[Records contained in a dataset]
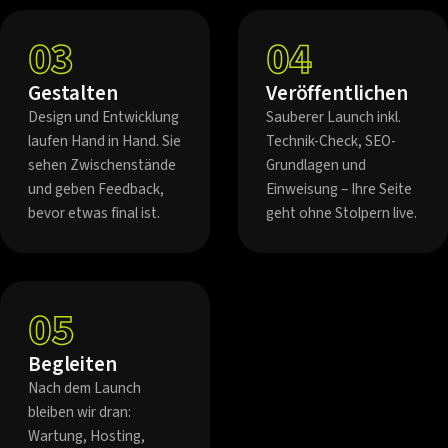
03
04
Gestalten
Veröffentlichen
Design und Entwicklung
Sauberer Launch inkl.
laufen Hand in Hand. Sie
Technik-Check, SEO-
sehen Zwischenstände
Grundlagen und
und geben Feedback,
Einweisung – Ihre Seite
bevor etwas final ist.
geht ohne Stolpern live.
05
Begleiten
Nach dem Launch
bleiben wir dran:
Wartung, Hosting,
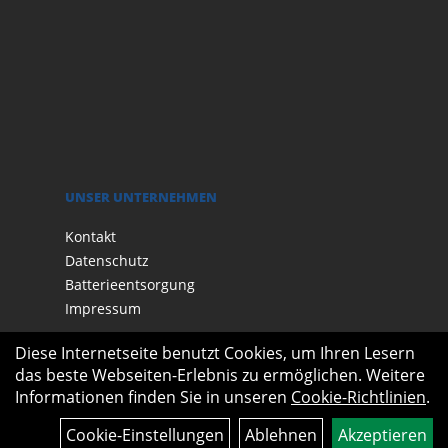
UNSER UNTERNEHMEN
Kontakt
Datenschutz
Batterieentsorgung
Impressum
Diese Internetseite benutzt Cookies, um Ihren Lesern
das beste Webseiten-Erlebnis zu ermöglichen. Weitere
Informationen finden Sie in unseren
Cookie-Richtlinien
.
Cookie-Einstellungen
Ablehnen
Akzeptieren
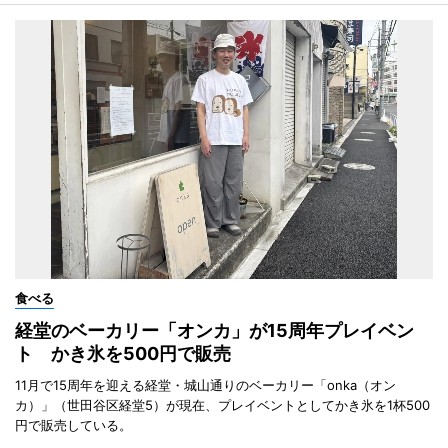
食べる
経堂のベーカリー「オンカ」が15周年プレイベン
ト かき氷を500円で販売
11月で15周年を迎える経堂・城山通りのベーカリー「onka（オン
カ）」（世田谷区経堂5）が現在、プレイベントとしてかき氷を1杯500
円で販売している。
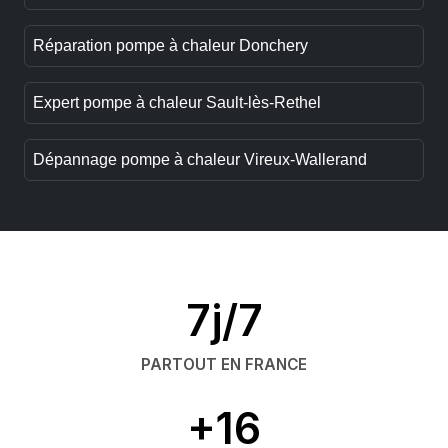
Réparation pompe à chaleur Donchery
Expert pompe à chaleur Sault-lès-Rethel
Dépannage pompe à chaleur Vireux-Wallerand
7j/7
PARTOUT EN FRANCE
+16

What is being asked
Spot the lines above that mention "chaleur" and copy them.

Answer area
Réparation pompe à chaleur Donchery
Expert pompe à chaleur Sault-lès-Rethel
Dépannage pompe à chaleur Vireux-Wallerand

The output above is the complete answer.